Dans la presse

IMPACT MEDECIN

Jean-Michel Ulmann

"En attendant de rencontrer les Italiens invités d'honneur du prochain Salon du livre, la lecture d'Andrea Camilleri est ce que l'on peut se mettre de plus appétissant sous la main en guise d'antipasti littéraire. Sa Disparition de Judas offre les styles les plus variés, les langues et les caractères les plus contrastés et les plus piquants de la société sicilienne. La typographie de chaque chapitre contribue elle-même à la multiplication du plaisir de le lire.

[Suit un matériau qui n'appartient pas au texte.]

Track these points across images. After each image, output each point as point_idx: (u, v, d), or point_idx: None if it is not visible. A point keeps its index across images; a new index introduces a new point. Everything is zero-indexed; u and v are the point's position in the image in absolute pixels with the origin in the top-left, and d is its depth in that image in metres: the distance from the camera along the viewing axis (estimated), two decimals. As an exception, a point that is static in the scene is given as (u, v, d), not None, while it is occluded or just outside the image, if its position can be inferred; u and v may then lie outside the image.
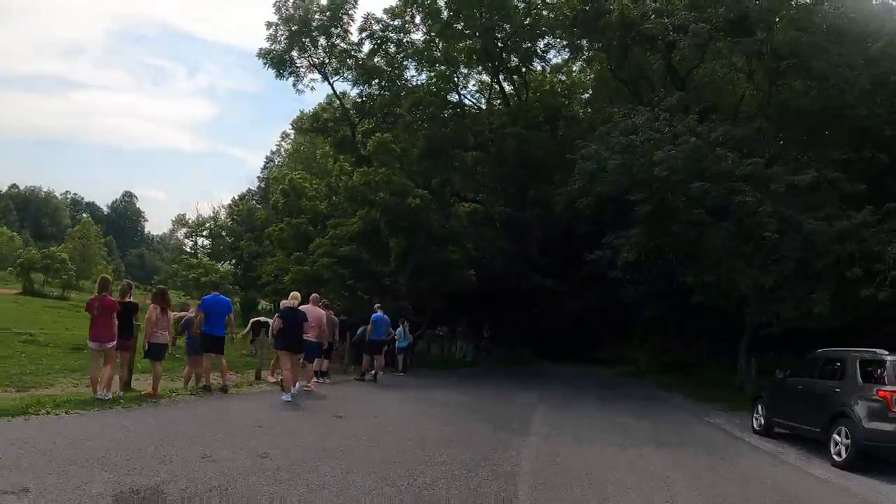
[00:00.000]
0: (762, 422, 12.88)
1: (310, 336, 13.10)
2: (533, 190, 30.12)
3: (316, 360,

Cette diversité n'est pas décorative ; elle correspond à l'échange de correspondance entre les différents protagonistes, qui mènent une enquête à couteaux tirés sur le sort du comptable Pato. Cet époux modèle a subitement disparu alors qu'il incarnait Judas dans la Passion du Christ, dit les Funérailles, spectacle édifiant donné chaque année dans le bourg de Vigata, province de Montelusa. L'enquête, menée à la fois par le délégué à la sécurité publique et par la brigade des carabiniers royaux, exaspère leur rivalité, éperonnée par leurs supérieurs hiérarchiques, et commentée par Pasquale Mangiaforte, gérant du «Héraut de Montelusa », à laquelle se mêlent les investigations d'autres localiers ainsi que les études et conclusions de savants étrangers. Mais Pato, discret fonctionnaire, reste introuvable. Son absence prolongée alimente la rumeur, nourrit l'imagination et les jalousies. à la manière d'un greffier consciencieux, Andrea Camilleri consigne chaque moment de ce fait divers pathétique dans un roman en forme de dossier, compilant chaque rapport dans la langue bureaucratique, savante ou rurale de son auteur. Cette manière quasi administrative de rapporter les témoignages fait tourner l'enquête à la farce. La Disparition de Judas bascule dans la commedia dell'arte et, pour sa plus grande joie, le lecteur s'aperçoit que sa vie, tellement grave, ressemble singulièrement au petit monde de Camilleri."